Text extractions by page
━━━━━━━━━━━━━━━━━━━━
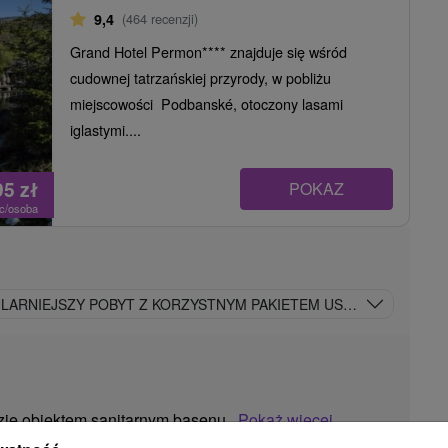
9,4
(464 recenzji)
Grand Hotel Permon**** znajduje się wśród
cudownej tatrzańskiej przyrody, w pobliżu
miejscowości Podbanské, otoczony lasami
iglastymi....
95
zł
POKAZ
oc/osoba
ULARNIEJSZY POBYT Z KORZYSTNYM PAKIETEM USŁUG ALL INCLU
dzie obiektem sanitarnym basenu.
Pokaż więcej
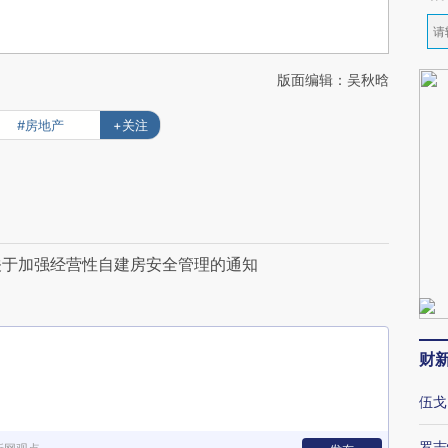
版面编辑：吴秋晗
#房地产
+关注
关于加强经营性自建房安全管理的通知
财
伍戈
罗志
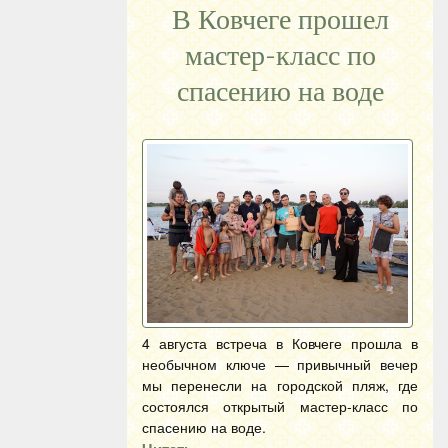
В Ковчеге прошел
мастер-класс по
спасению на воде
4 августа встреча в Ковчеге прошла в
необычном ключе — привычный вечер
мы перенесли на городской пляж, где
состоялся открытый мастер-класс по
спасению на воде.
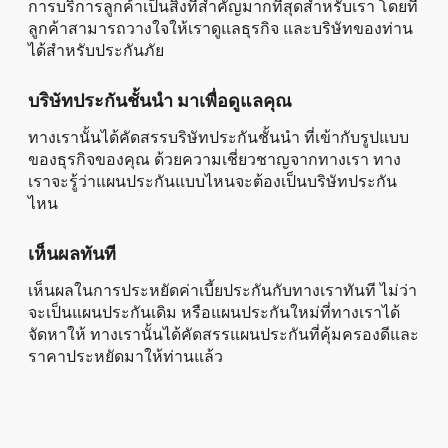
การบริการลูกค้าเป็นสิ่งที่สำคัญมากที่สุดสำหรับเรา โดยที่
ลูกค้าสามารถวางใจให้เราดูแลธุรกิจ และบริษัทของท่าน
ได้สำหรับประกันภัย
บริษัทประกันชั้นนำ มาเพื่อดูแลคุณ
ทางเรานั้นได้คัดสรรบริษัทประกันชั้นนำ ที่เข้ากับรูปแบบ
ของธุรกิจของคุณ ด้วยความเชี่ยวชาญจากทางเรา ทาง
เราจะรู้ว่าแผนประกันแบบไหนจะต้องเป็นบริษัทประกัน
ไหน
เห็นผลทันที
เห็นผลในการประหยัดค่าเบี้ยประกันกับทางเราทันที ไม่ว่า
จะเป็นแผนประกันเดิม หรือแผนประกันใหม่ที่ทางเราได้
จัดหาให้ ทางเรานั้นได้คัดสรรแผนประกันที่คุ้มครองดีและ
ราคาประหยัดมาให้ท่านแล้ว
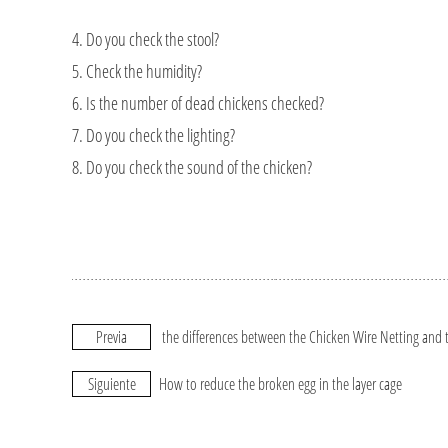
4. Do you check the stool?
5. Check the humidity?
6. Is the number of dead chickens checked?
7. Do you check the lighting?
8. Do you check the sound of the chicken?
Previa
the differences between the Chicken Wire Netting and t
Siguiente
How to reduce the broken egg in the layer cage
━━━━━━━━━━━━━━━━━━━━
== EXERCISE PROMPT ==
Write out each of the lines above verbatim, leaving out the pictures.

== ANSWER BOX ==
9,4
(464 recenzji)
Grand Hotel Permon**** znajduje się wśród
cudownej tatrzańskiej przyrody, w pobliżu
miejscowości Podbanské, otoczony lasami
iglastymi....
95
zł
POKAZ
oc/osoba
ULARNIEJSZY POBYT Z KORZYSTNYM PAKIETEM USŁUG ALL INCLU
dzie obiektem sanitarnym basenu.
Pokaż więcej
版面编辑：吴秋晗
#房地产
+关注
关于加强经营性自建房安全管理的通知
财
伍戈
罗志
В Ковчеге прошел
мастер-класс по
спасению на воде
4 августа встреча в Ковчеге прошла в
необычном ключе — привычный вечер
мы перенесли на городской пляж, где
состоялся открытый мастер-класс по
спасению на воде.
การบริการลูกค้าเป็นสิ่งที่สำคัญมากที่สุดสำหรับเรา โดยที่
ลูกค้าสามารถวางใจให้เราดูแลธุรกิจ และบริษัทของท่าน
ได้สำหรับประกันภัย
บริษัทประกันชั้นนำ มาเพื่อดูแลคุณ
ทางเรานั้นได้คัดสรรบริษัทประกันชั้นนำ ที่เข้ากับรูปแบบ
ของธุรกิจของคุณ ด้วยความเชี่ยวชาญจากทางเรา ทาง
เราจะรู้ว่าแผนประกันแบบไหนจะต้องเป็นบริษัทประกัน
ไหน
เห็นผลทันที
เห็นผลในการประหยัดค่าเบี้ยประกันกับทางเราทันที ไม่ว่า
จะเป็นแผนประกันเดิม หรือแผนประกันใหม่ที่ทางเราได้
จัดหาให้ ทางเรานั้นได้คัดสรรแผนประกันที่คุ้มครองดีและ
ราคาประหยัดมาให้ท่านแล้ว
4. Do you check the stool?
5. Check the humidity?
6. Is the number of dead chickens checked?
7. Do you check the lighting?
8. Do you check the sound of the chicken?
Previa
the differences between the Chicken Wire Netting and t
Siguiente
How to reduce the broken egg in the layer cage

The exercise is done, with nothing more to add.